The contrast goes way back to the encounter between Alexander the Great and the Indian sage cited in Plutarch’s Lives of Noble Grecians and Romans (CE 45). In fact, Kalanus, the Yogi, came to be so-called by the Greeks because he greeted everyone with ‘Kalyan Bhav,’ constantly blessing them and wishing them well.

According to another writer of great antiquity, Arrian (VII. I. 5 — iii.), Yogi Dandamuni taught Alexander by stamping the ground without saying a word.

When asked the meaning, an interpreter explained, ‘O King Alexander, each man possesses as much of the earth as what we have stepped on; but you, being a man like the rest of us, except that you wickedly disturb the peace of the world, have come so far from home to plague yourself and everyone else, and yet before long when you die you will possess just so much of the earth as will suffice to make a grave to cover your bones.’ The prophecy seems to have come true because Alexander died soon after, at the tender age of 33.

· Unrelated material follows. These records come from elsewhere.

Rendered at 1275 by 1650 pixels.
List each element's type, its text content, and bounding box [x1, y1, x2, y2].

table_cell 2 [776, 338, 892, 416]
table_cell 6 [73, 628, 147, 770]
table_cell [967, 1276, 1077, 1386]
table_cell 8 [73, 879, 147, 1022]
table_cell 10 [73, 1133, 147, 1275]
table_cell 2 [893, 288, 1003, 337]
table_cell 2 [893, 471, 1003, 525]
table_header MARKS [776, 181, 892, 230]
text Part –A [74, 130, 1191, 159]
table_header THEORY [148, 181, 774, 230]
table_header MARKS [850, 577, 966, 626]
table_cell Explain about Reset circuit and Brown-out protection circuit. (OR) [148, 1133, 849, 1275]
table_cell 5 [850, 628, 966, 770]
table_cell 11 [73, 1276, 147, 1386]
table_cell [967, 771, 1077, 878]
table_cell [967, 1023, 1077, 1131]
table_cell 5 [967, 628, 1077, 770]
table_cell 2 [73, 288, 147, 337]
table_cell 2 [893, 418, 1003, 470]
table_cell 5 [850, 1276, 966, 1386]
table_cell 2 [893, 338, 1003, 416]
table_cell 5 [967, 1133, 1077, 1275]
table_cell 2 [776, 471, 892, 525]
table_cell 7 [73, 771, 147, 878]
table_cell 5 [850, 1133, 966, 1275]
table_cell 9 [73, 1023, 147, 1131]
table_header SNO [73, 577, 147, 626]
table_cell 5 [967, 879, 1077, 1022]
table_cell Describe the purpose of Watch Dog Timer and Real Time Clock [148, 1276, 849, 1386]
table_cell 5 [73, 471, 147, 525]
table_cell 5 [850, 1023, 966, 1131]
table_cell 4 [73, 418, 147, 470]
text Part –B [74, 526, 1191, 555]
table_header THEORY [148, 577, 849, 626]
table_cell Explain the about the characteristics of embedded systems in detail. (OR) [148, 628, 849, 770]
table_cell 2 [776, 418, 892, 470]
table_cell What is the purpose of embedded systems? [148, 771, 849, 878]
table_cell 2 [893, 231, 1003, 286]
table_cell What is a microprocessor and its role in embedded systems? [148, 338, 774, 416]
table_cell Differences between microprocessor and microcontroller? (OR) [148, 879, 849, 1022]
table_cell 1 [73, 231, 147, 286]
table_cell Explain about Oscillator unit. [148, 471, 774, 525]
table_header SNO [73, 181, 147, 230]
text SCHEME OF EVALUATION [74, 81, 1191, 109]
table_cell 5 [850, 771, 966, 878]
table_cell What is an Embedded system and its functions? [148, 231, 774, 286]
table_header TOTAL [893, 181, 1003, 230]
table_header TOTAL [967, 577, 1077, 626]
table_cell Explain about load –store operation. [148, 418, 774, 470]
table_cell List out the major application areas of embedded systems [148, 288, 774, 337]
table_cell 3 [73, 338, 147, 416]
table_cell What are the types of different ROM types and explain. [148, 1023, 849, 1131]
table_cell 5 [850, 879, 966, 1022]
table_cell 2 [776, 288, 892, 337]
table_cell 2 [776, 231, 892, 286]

In the 20th century, it was Arthur Koestler who offered a way to understand the difference in Western and Indian leadership models in The Yogi and the Commissar (1945). He ranged the Commissar at the material, scientific end of the leadership spectrum, while the Yogi is at the other spiritual and metaphysical end.

But, as I have tried to demonstrate in my book, Swami Vivekananda (HarperCollins, 2020), the real model of Indian leadership comes from combining and integrating these two ends, the material and the spiritual, the scientific and the mystical, to transform society and the world.